Receptionist: “What’s his birth year?”
Me: “17”
Them: “2017 or….?”
Me: “Oh yes. 2017.”
In my head: No, 1817. We’ll make the arduous journey to your office in our covered wagon.
The fastest person on earth isn’t Usain Bolt.
It’s any parent with a toddler who just said they have to poop.
*calls hotel front desk*
“Hi is the stuff in the mini bar free?”
No sir, you will be billed for any-
“Someone robbed my mini bar”
Check in desk: We’ve oversold the flight so I’m going to put you in business class.
Me: Great.
*later*
Professor: The first rule of business is- you’re late. Please sit down.
Me: I think there has been a mistake.
Professor: I said sit down.
I would like to see “artificial intelligence” assemble this tuna melt.

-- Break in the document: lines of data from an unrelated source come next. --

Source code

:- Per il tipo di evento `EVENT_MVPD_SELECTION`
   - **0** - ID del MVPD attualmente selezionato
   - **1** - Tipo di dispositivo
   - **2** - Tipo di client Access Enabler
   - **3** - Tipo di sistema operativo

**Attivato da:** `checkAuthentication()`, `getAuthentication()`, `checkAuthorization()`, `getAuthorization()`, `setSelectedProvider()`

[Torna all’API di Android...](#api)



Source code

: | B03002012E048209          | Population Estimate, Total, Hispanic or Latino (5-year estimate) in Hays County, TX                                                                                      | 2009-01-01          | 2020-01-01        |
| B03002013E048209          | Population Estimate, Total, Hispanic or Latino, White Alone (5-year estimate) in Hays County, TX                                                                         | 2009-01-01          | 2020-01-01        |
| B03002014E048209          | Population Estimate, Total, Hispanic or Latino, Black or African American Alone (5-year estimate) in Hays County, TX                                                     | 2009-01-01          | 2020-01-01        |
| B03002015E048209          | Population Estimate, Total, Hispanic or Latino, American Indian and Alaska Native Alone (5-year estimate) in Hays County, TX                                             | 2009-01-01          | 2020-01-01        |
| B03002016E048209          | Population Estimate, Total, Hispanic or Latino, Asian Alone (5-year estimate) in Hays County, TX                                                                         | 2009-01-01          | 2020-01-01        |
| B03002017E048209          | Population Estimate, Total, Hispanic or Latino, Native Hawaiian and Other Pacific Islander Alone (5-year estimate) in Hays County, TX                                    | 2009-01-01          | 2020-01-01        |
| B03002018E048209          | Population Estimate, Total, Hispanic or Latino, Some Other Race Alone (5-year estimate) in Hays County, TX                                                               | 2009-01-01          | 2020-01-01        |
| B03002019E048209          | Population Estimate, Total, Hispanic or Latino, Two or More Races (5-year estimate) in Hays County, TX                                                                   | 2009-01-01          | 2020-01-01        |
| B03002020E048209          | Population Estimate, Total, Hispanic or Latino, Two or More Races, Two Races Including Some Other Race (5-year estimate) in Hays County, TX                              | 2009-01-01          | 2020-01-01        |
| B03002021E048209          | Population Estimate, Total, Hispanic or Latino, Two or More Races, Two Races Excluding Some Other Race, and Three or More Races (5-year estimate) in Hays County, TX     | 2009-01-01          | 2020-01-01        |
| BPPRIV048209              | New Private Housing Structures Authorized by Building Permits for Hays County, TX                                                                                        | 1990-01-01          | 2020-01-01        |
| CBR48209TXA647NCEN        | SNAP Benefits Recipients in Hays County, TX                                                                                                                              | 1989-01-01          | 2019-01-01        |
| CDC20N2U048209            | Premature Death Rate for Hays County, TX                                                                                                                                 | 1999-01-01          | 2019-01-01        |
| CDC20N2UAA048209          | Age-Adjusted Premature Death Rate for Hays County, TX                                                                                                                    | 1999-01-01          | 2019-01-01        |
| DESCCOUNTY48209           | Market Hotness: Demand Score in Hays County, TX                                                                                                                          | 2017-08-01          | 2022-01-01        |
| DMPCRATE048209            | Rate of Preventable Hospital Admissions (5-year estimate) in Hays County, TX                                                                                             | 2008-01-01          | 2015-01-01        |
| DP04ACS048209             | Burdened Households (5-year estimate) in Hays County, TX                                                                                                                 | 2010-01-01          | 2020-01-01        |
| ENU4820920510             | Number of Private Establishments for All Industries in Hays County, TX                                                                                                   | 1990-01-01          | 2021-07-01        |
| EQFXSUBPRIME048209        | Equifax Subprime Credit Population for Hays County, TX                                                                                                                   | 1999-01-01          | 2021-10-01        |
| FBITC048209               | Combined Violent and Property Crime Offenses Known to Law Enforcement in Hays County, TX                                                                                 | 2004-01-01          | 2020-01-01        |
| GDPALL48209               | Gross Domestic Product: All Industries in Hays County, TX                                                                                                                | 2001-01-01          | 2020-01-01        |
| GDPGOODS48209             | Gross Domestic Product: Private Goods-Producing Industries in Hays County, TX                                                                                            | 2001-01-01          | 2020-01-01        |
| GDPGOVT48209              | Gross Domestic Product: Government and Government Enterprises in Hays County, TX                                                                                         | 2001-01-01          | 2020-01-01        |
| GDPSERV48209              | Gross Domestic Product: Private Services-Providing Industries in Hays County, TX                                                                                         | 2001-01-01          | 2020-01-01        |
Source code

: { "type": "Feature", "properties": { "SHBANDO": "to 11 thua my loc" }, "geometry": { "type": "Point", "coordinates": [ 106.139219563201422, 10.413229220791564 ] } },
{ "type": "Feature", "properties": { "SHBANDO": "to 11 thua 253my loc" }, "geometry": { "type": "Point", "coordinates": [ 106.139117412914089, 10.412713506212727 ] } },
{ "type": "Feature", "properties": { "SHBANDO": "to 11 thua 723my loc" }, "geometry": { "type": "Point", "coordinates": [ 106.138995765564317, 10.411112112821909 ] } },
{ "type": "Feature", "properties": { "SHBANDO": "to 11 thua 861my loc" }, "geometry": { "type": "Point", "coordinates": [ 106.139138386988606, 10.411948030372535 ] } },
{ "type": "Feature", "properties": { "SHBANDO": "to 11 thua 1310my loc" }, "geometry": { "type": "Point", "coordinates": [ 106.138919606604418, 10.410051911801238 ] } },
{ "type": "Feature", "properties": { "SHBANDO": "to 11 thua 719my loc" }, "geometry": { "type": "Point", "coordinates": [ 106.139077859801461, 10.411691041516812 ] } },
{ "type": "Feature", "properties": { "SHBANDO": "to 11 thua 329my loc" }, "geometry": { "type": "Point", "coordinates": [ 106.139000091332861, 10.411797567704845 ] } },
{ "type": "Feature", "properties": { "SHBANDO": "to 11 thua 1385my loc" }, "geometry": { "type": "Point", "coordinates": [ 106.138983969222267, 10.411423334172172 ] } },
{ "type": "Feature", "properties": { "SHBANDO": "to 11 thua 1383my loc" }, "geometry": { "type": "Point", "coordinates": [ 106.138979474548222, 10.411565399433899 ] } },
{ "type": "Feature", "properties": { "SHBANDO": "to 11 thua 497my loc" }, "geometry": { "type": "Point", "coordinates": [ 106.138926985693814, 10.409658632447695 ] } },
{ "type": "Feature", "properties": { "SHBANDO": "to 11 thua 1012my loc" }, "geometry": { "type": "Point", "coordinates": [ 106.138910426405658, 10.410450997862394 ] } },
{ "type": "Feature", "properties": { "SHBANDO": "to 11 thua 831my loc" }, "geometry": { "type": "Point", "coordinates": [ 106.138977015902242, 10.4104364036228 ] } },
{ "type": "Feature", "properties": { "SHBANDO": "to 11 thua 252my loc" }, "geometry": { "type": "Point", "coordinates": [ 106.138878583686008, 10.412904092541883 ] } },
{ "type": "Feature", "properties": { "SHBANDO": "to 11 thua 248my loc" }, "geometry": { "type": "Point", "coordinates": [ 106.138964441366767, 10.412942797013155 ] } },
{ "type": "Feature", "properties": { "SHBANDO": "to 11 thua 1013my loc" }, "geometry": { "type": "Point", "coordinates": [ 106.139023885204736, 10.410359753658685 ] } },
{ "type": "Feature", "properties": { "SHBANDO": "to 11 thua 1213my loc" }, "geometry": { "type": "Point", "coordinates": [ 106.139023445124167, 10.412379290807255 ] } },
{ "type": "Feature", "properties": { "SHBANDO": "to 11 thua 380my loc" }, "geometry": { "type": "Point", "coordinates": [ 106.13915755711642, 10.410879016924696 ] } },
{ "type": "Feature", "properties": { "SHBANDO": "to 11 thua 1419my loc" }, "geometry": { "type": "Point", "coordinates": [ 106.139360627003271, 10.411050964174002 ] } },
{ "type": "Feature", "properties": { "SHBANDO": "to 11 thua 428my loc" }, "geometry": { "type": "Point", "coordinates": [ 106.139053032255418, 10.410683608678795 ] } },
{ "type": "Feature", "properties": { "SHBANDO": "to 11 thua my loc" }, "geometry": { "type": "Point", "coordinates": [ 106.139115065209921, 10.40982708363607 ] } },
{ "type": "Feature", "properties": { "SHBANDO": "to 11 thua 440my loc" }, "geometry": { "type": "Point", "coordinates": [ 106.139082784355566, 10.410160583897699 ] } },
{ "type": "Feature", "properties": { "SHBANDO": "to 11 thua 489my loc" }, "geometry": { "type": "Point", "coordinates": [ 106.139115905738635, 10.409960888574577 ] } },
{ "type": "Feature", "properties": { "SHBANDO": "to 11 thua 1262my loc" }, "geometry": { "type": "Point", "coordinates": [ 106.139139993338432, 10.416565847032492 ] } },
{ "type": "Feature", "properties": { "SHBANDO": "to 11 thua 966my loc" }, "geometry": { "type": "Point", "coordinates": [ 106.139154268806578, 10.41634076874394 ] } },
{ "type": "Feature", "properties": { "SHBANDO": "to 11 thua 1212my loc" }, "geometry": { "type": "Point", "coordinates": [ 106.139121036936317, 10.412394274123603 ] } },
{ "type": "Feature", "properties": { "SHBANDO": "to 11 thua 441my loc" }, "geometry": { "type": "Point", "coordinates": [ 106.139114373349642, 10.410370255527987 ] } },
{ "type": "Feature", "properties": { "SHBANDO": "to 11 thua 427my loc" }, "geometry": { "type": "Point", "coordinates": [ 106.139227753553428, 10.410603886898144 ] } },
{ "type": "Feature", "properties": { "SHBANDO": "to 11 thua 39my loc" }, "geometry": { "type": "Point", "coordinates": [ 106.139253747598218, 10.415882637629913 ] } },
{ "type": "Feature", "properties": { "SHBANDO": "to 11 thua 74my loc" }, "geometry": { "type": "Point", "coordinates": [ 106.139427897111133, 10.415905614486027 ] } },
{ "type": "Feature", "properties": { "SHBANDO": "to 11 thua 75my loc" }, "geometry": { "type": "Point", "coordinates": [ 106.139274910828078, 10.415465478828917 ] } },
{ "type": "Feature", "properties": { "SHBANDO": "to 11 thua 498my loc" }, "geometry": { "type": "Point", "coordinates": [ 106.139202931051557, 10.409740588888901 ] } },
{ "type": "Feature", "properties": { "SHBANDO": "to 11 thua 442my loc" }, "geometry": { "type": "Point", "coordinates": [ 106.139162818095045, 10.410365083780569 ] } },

Our former nanny is pregnant and while I’m happy for her I’m mostly just relieved that my kids didn’t ruin her desire to be a parent
Turbulence is just God’s little way of telling us we’re NOT BIRDS.
My hand just touched toilet water. Now I’m on eBay looking for a second-hand hand.
My friend tripped and fell, ran into a tree and broke her nose on her morning run this morning. I reminded her, I maybe got a little out of breath, but didn’t hurt anything eating cheesecake in bed.
i get it boeing, i’m also prone to breaking down in public and making it everyone else’s problem
You see a Honda, a Toyota, a Chevy, and another Honda. I see four people who aren’t getting that parking space. Hang on.